Some more sounds from the crowd shook around the room and Jack tried to kiss me to hush me but I pushed on with all the heartache that was killing me inside-- "I want to live with you! In a house! I want to sleep next to you every night! I want to grow old with you!" And I closed my eyes for the next one that really hurt me most, "I want. . . I want to have babies with you. I want to do everything any two people do together. I want to travel with you. Experience art with you." I cried and he managed to kiss me, before the energy was out of me, and I could only whisper in a coarse voice. . . "I don't want to lose you. . ."
He stood up and circled around the table to embrace me in his soft shirt. I lost myself in his real touch. My head was spinning. The crowd was cooing.
Jack said, through his chest, "You'll never lose me. As long as you keep me in your heart."
(--I heard a strange sound. . . like a brute moan in the distance, behind the windows, across the sea--)
Jack said, "Just go with them, and be safe."
(--I heard the strange sound again. . . it was like a fog horn. It echoed like in a seashell around my ears--)
I said, "But I want to save you. I want to do whatever it takes to get back to you. And save us both."
(--The sound was clear now. . . I opened my eyes out of Jack's chest, and pulled my head from his embrace to look around. . . the whole room was staring, but no one seemed to hear the horn sound like I did. . .)
Jack said, "Do what you must." He didn't seem confident that it was a good idea. "But if you do find a way back to me, and you find that I am dead—because Travis already is, I assure you—promise me that you will go back home. That you will live your life to the fullest. And you will never end your life for a teenage romance--"
(The horn sound in the distance finally boomed enough that the room shook and the crowd of people turned their backs on us to shout, "It's a wave! Another tsunami! To the roof, everyone, to the roof!"
Tables were knocked over as all the people stampeded, and I turned with Jack face-to-face one last time, as the crowd moved around us like a rushing water.

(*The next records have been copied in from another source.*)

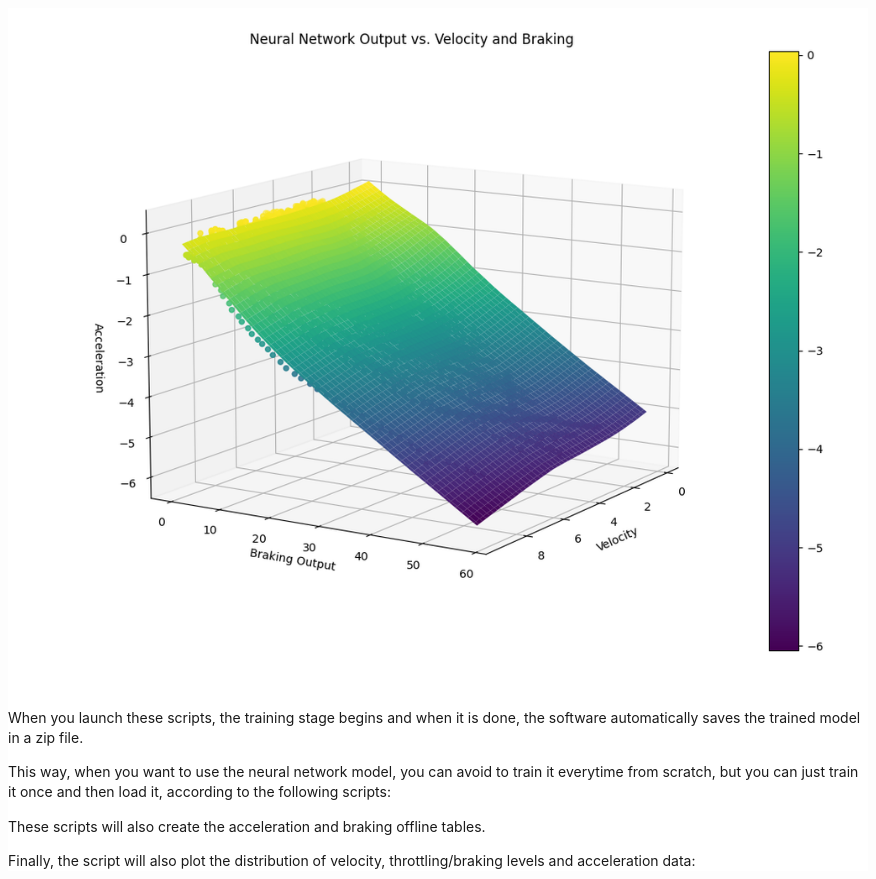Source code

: ![NN_brake](./imgs/NN_brake.png)


When you launch these scripts, the training stage begins and when it is done, the software automatically saves the trained model in a zip file.

This way, when you want to use the neural network model, you can avoid to train it everytime from scratch, but you can just train it once and then load it, according to the following scripts:


These scripts will also create the acceleration and braking offline tables.

Finally, the script will also plot the distribution of velocity, throttling/braking levels and acceleration data:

I said to Jack, like a promise, "I know what love is, Jack. I'm coming back for you. And I'll kill anyone who tries to stop me. . ."
Jack looked down at me (he was so much taller), and said, holding my hand, "Do what you must. . . but remember what I said. . . if I am dead. . . go home."
You'renot dead, I wanted to scream. But the horn sound reverberated the whole placelike an Earthquake, and as the people rushed past and I heard the sounds of alifting wave growl, the lights went out in a high-pitched Crack! and the horn sound blasted me awake.